In theory, bubble walls from porous tubes (carrying compressed air on canal beds) can capture plastic waste without hampering ships or aquatic wildlife. Bubble barriers are even said to be able to combat the breeding of harmful algae by increasing the amount of oxygen in the water. The pipes are placed at an angle, so the flow of the river causes the garbage to flow to one side of the canal, where it can be collected and disposed of by floating platforms.
The company hopes the barrier will also capture smaller particles that Amsterdam’s garbage collectors cannot collect. It is reported that these garbage collection vessels can collect about 42 tons of plastic waste from the city’s canals each year.

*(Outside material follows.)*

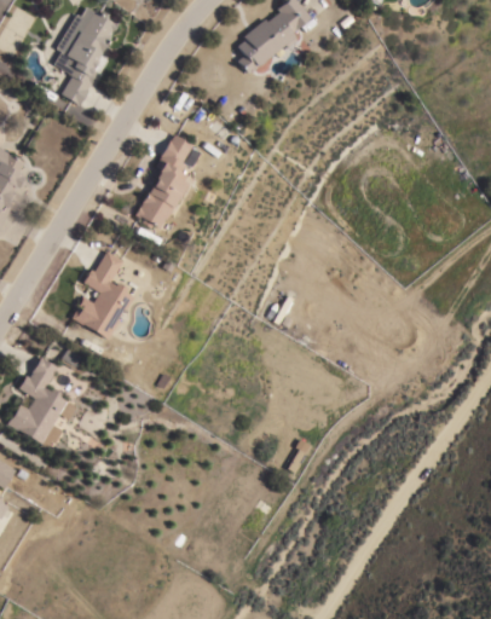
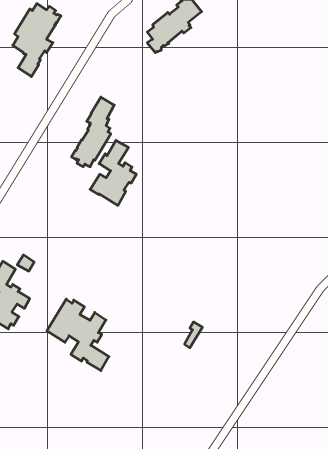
building: [71,251,134,340] -> [90,140,136,205]
building: none -> [47,299,109,371]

The company had previously tested the prototype on the Ethel River in the Netherlands. The prototype was found to capture an average of 86% of plastic waste, preventing it from entering the North Sea. The program is to analyze the captured waste to monitor the extent and type of plastic waste contamination in Amsterdam, as well as the effectiveness of the barrier itself.
According to figures released by the World Economic Forum in 2016, 8 million tons of plastic waste enter the ocean every year around the world, which is equivalent to “a garbage truck full of plastic dumping into the sea every minute”. In 2010 alone, between 4.8 million and 12.7 million tons of plastic waste were dumped into the ocean, a 2015 study published in the journal Science found.